▶ Extrait fourni:
========
Atelier d'ajustage en 1881

Les ouvriers à la fin du siècle dernier

En 1906, au moment d'une phase de prospérité, les ouvriers représentent le deuxième secteur d'emploi (
31,6 % de la population active pour 43 % dans le primaire). Les effectifs se sont accrus pendant tout le siècle achevé.
Le nombre des femmes ouvrières est important. Une spécialisation selon les branches s'opère avec une prédilection des femmes pour le textile.
La fin du siècle voit la disparition partielle de formes de travail plus proche de l'artisanat au profit d'une concentration du capital.
Le
textile est le premier secteur (avec 40 % de la population ouvrière) puis vient la métallurgie (15,2 %) et le bâtiment (13,6 %). L'ouvrier du textile travaille dans des unités moyennes d'environ 200 personnes tandis que les grosses structures se rencontrent dans la métallurgie, les mines ou l'automobile.
========
▶ Données fournies:
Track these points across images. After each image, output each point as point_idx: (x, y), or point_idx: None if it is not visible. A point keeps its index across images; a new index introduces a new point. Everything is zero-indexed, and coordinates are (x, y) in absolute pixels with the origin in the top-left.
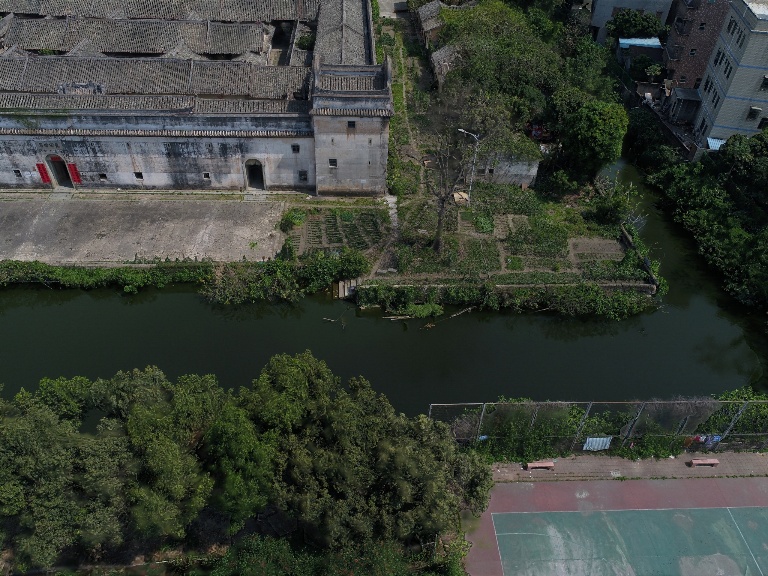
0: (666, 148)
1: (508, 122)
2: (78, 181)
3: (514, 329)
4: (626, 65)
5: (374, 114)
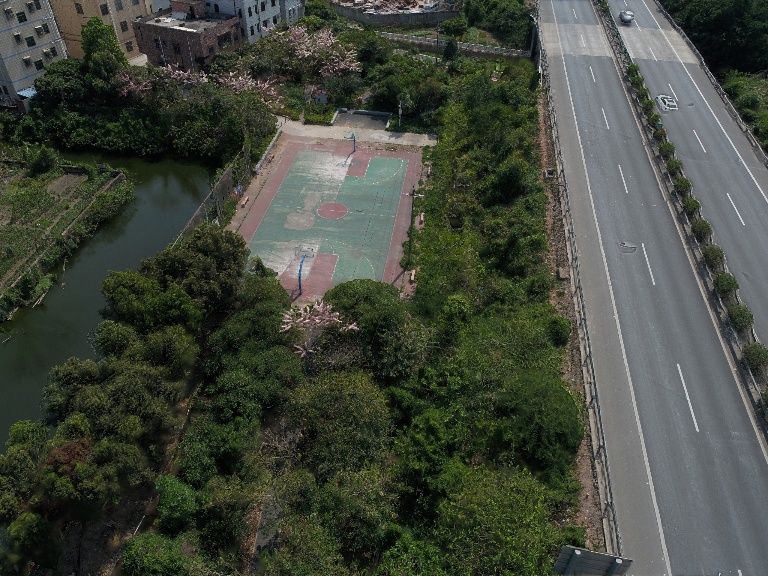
0: (1, 114)
1: None
2: None
3: (96, 251)
4: None
5: None
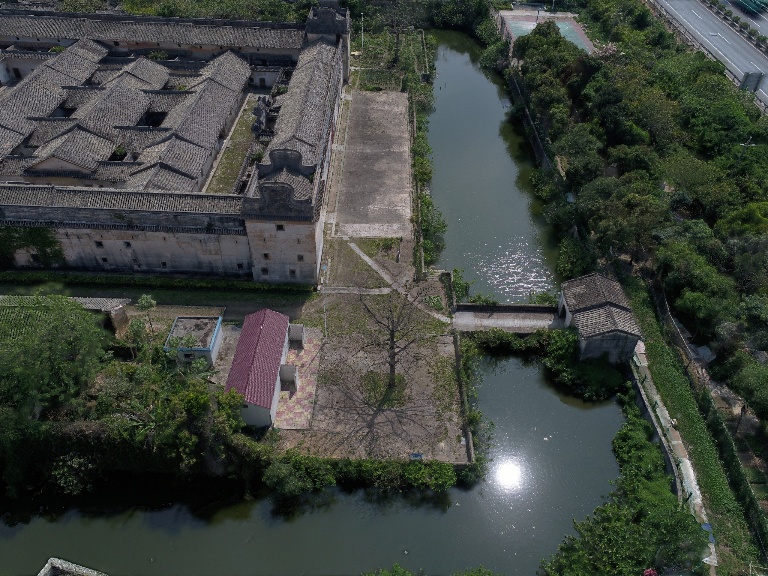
0: None
1: None
2: (333, 136)
3: None
4: None
5: None
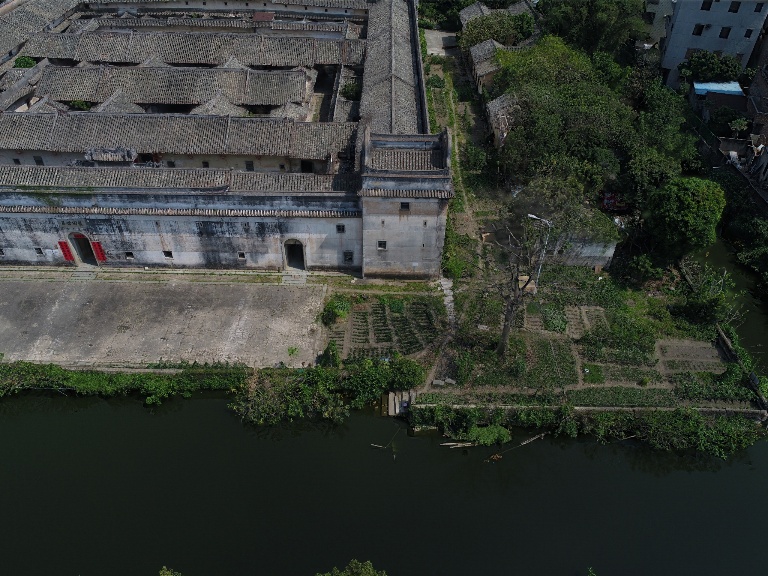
0: (761, 223)
1: (581, 198)
2: (103, 259)
3: (594, 459)
4: (703, 114)
5: (431, 196)
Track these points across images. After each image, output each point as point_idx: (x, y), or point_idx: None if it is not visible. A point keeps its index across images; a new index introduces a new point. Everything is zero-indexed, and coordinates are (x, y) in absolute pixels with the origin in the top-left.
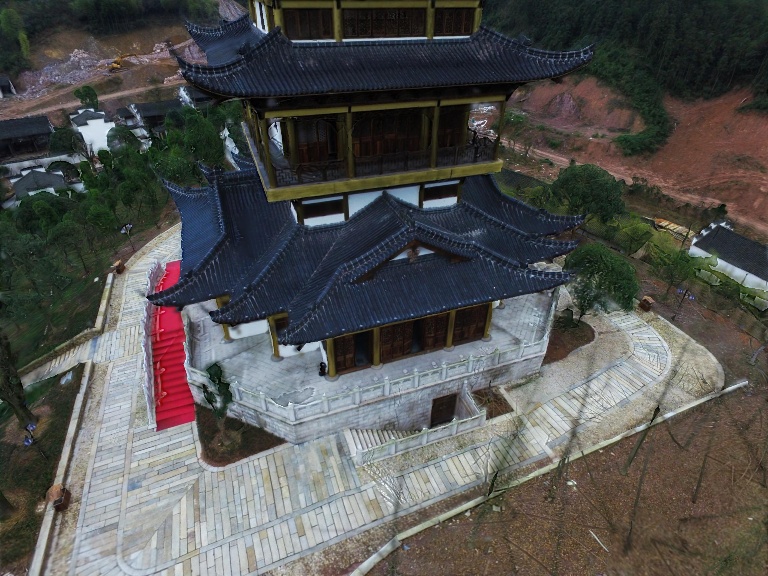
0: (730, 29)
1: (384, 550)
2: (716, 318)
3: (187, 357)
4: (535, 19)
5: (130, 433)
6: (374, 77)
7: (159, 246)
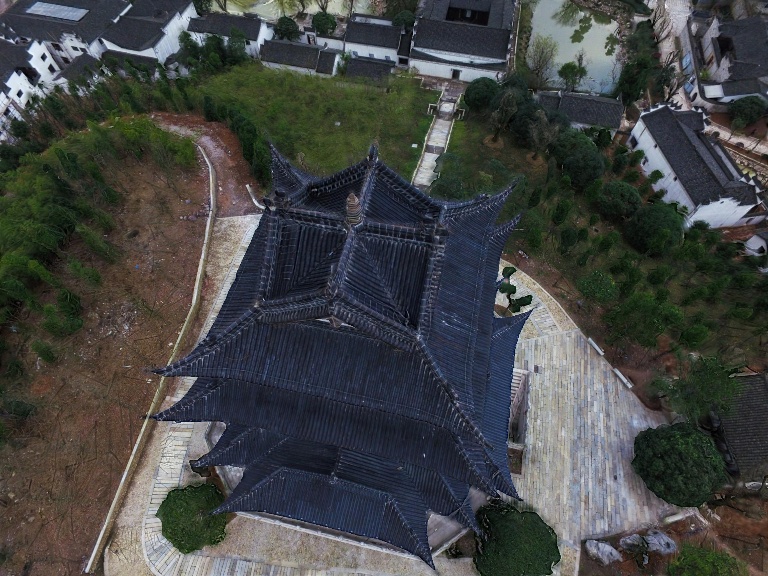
0: None
1: (194, 298)
2: None
3: None
4: None
5: None
6: None
7: (516, 280)
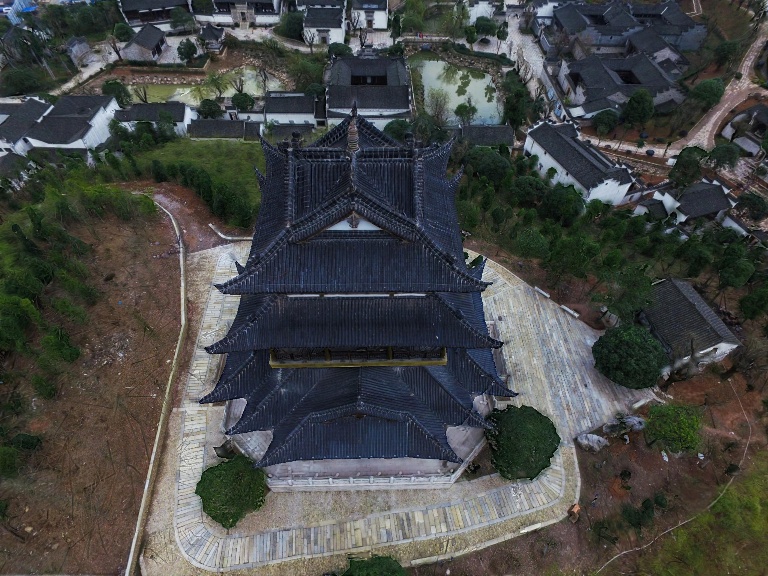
0: None
1: (183, 319)
2: None
3: None
4: None
5: None
6: None
7: None
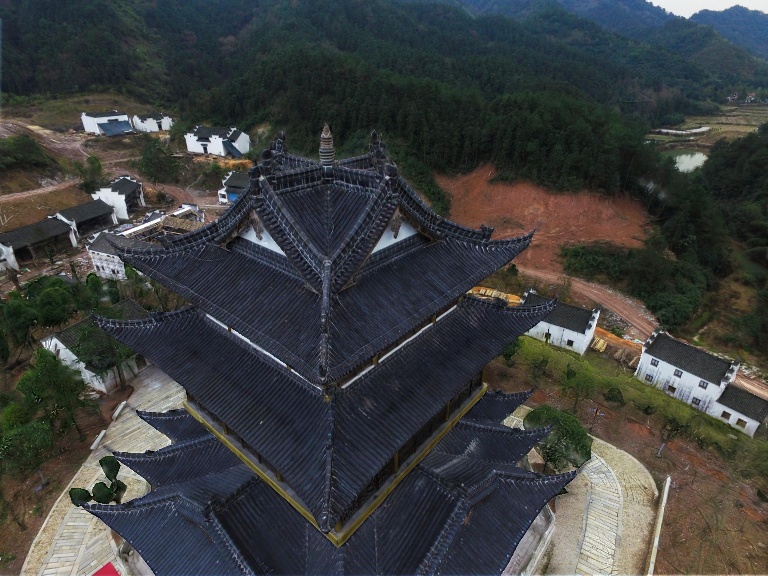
0: (462, 119)
1: None
2: (611, 415)
3: None
4: (306, 114)
5: None
6: (428, 396)
7: (47, 562)
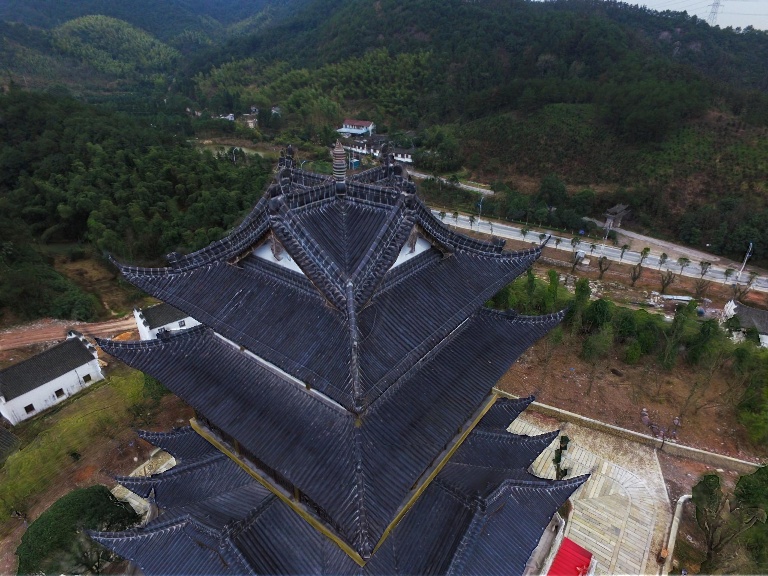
0: None
1: None
2: None
3: (559, 533)
4: None
5: (611, 572)
6: None
7: None
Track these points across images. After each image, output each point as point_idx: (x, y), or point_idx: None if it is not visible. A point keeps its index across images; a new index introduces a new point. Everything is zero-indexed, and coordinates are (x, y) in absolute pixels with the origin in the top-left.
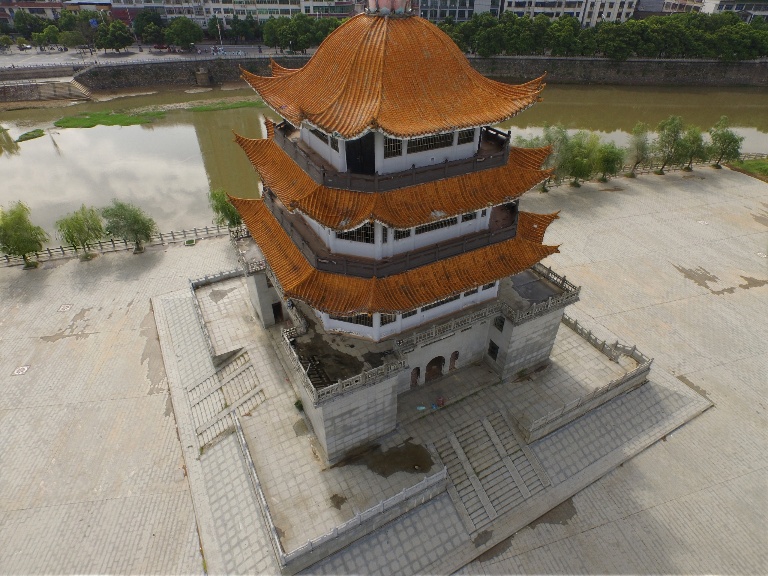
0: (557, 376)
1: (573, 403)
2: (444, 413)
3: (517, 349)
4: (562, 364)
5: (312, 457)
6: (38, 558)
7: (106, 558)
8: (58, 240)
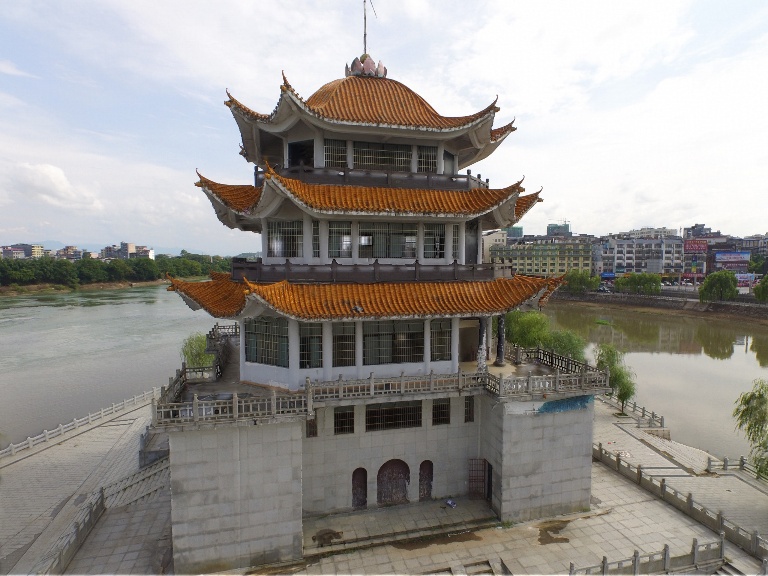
0: (132, 571)
1: (68, 545)
2: None
3: None
4: None
5: None
6: None
7: None
8: None
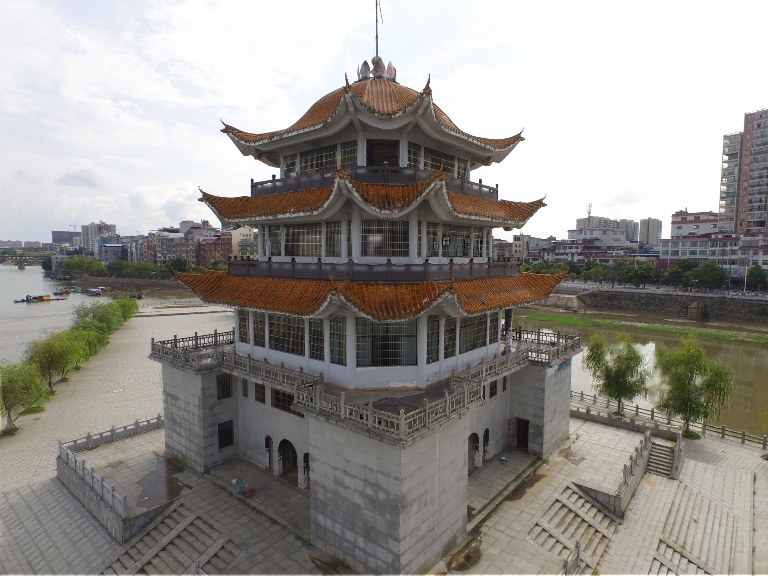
0: None
1: None
2: (232, 502)
3: (324, 487)
4: None
5: None
6: (127, 413)
7: None
8: None
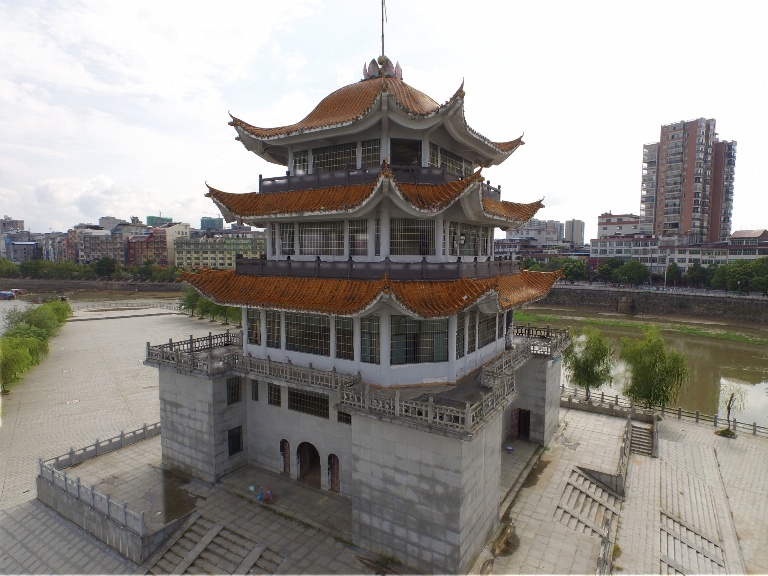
0: None
1: None
2: (256, 510)
3: (370, 486)
4: None
5: None
6: None
7: (88, 442)
8: None
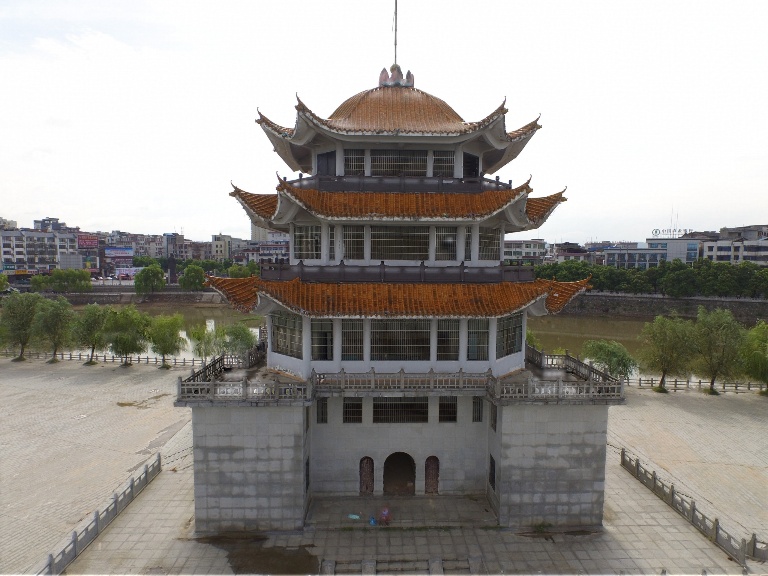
0: (603, 549)
1: None
2: (382, 535)
3: (520, 467)
4: (623, 538)
5: (183, 522)
6: None
7: None
8: (194, 353)
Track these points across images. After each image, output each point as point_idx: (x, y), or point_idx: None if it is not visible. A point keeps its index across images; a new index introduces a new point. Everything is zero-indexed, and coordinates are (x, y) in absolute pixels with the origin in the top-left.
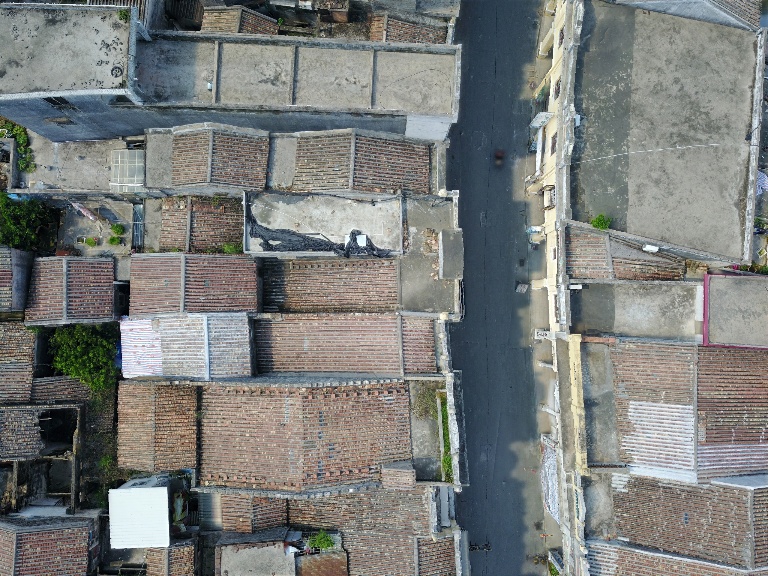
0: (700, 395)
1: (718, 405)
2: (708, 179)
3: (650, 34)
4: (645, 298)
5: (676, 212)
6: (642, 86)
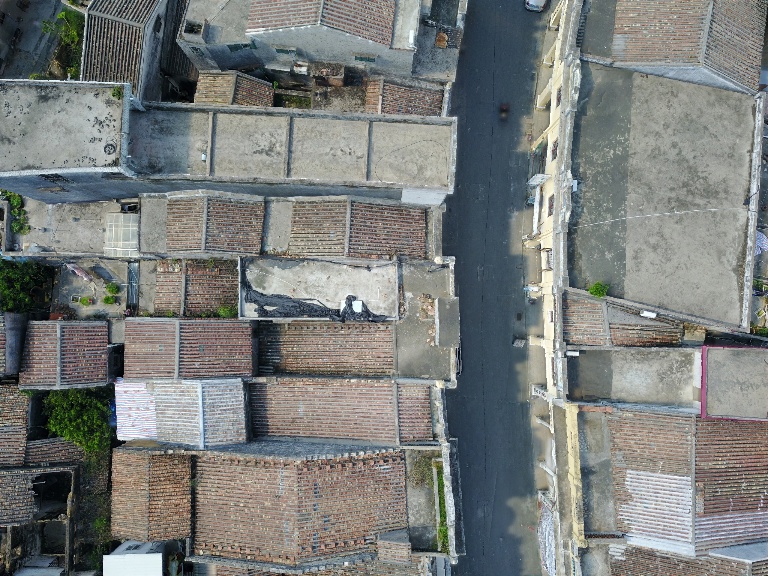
========
▶ Consigne 1:
Résumez en deux phrases l'extrait sur les ouvriers de la fin du siècle.
▶ Consigne 2:
D'après l'extrait sur les ouvriers de la fin du siècle, quelle est la taille approximative des unités où travaille l'ouvrier du textile ?
▶ Consigne 3:
Recopiez le passage de l'extrait sur les ouvriers de la fin du siècle qui commence par « En 1906, au » et se poursuit jusqu'à « concentration du capital. » inclus.
Appuyez-vous uniquement sur l'extrait.

▶ Réponse complète 1:
En 1906, les ouvriers forment le deuxième secteur d'emploi avec 31,6 % de la population active, leurs effectifs ayant augmenté pendant tout le siècle, et les femmes y sont nombreuses, surtout dans le textile. La fin du siècle voit reculer en partie les formes de travail proches de l'artisanat au profit d'une concentration du capital, le textile restant le premier secteur devant la métallurgie et le bâtiment.

▶ Réponse complète 2:
Environ 200 personnes.

▶ Réponse complète 3:
En 1906, au moment d'une phase de prospérité, les ouvriers représentent le deuxième secteur d'emploi (
31,6 % de la population active pour 43 % dans le primaire). Les effectifs se sont accrus pendant tout le siècle achevé.
Le nombre des femmes ouvrières est important. Une spécialisation selon les branches s'opère avec une prédilection des femmes pour le textile.
La fin du siècle voit la disparition partielle de formes de travail plus proche de l'artisanat au profit d'une concentration du capital.